WHAT TO WORK ON: Make an exact copy of all the records, one that contains none of the pictures.

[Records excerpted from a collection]
--- --- ---

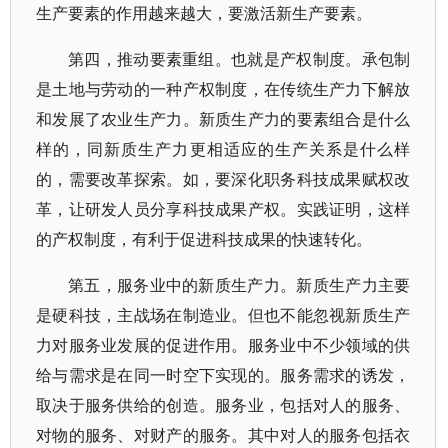
生产要素的作用越来越大，要激活新生产要素。
第四，推动要素重组。也就是产权制度。承包制
是土地与劳动的一种产权制度，在传统生产力下解放
和发展了农业生产力。新质生产力的要素组合是什么
样的，同新质生产力更相适应的生产关系是什么样
的，需要改革探索。如，要深化职务科技成果赋权改
革，让研发人员分享科技成果产权。实践证明，这样
的产权制度，有利于促进科技成果的快速转化。
第五，服务业中的新质生产力。新质生产力主要
是硬科技，主战场在制造业。但也不能忽视新质生产
力对服务业发展的促进作用。服务业中不少领域的供
给与需求是在同一时空下实现的。服务需求的诱发，
取决于服务供给的创造。服务业，包括对人的服务、
对物的服务、对财产的服务。其中对人的服务包括衣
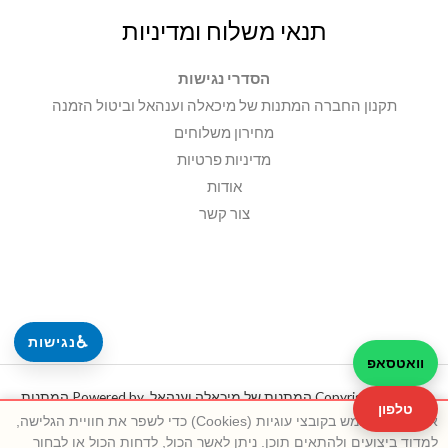
תנאי משלוח ומדיניות
הסדרי נגישות
תקנון החברה המתנות של מיכאלה וענהאל וביטול הזמנה
מחירון משלוחים
מדיניות פרטיות
אודות
צור קשר
♿
נגישות
וואטסאפ
Copyright © 2026 המתנות של מיכאלה וענהאל. Powered by המתנות
טלפון
אתר זה משתמש בקובצי עוגיות (Cookies) כדי לשפר את חוויית הגלישה,
של מיכאלה וענהאל.
למדוד ביצועים ולהתאים תוכן. ניתן לאשר הכול, לדחות הכול או לבחור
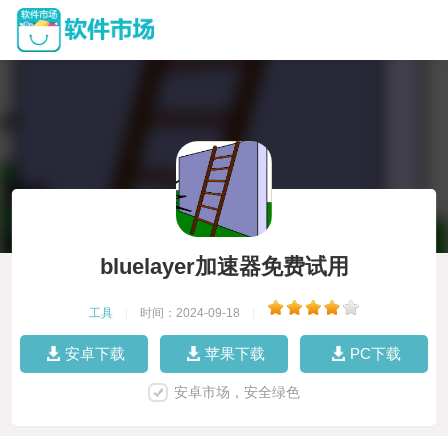
bluelayer加速器免费试用
工具
|
时间：2024-09-18
|
安卓下载
苹果下载
PC下载
安卓市场，安全绿色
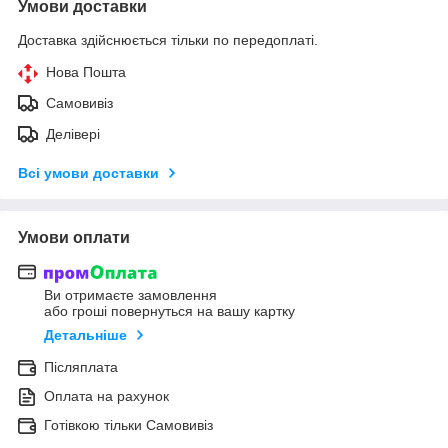
Умови доставки
Доставка здійснюється тільки по передоплаті.
Нова Пошта
Самовивіз
Делівері
Всі умови доставки
Умови оплати
Ви отримаєте замовлення
або гроші повернуться на вашу картку
Детальніше
Післяплата
Оплата на рахунок
Готівкою тільки Самовивіз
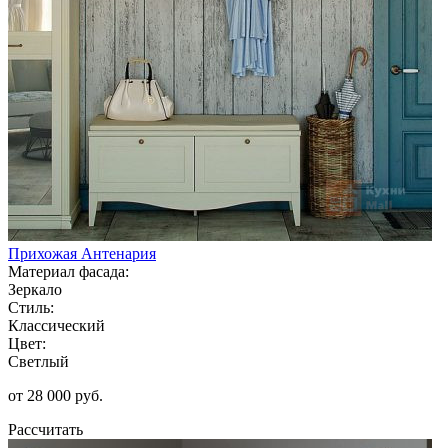
Прихожая Антенария
Материал фасада:
Зеркало
Стиль:
Классический
Цвет:
Светлый
от 28 000 руб.
Рассчитать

--- --- ---

EXERCISE OUTPUT:
生产要素的作用越来越大，要激活新生产要素。
第四，推动要素重组。也就是产权制度。承包制
是土地与劳动的一种产权制度，在传统生产力下解放
和发展了农业生产力。新质生产力的要素组合是什么
样的，同新质生产力更相适应的生产关系是什么样
的，需要改革探索。如，要深化职务科技成果赋权改
革，让研发人员分享科技成果产权。实践证明，这样
的产权制度，有利于促进科技成果的快速转化。
第五，服务业中的新质生产力。新质生产力主要
是硬科技，主战场在制造业。但也不能忽视新质生产
力对服务业发展的促进作用。服务业中不少领域的供
给与需求是在同一时空下实现的。服务需求的诱发，
取决于服务供给的创造。服务业，包括对人的服务、
对物的服务、对财产的服务。其中对人的服务包括衣
תנאי משלוח ומדיניות
הסדרי נגישות
תקנון החברה המתנות של מיכאלה וענהאל וביטול הזמנה
מחירון משלוחים
מדיניות פרטיות
אודות
צור קשר
♿
נגישות
וואטסאפ
Copyright © 2026 המתנות של מיכאלה וענהאל. Powered by המתנות
טלפון
אתר זה משתמש בקובצי עוגיות (Cookies) כדי לשפר את חוויית הגלישה,
של מיכאלה וענהאל.
למדוד ביצועים ולהתאים תוכן. ניתן לאשר הכול, לדחות הכול או לבחור
bluelayer加速器免费试用
工具
|
时间：2024-09-18
|
安卓下载
苹果下载
PC下载
安卓市场，安全绿色
Умови доставки
Доставка здійснюється тільки по передоплаті.
Нова Пошта
Самовивіз
Делівері
Всі умови доставки
Умови оплати
Ви отримаєте замовлення
або гроші повернуться на вашу картку
Детальніше
Післяплата
Оплата на рахунок
Готівкою тільки Самовивіз
Прихожая Антенария
Материал фасада:
Зеркало
Стиль:
Классический
Цвет:
Светлый
от 28 000 руб.
Рассчитать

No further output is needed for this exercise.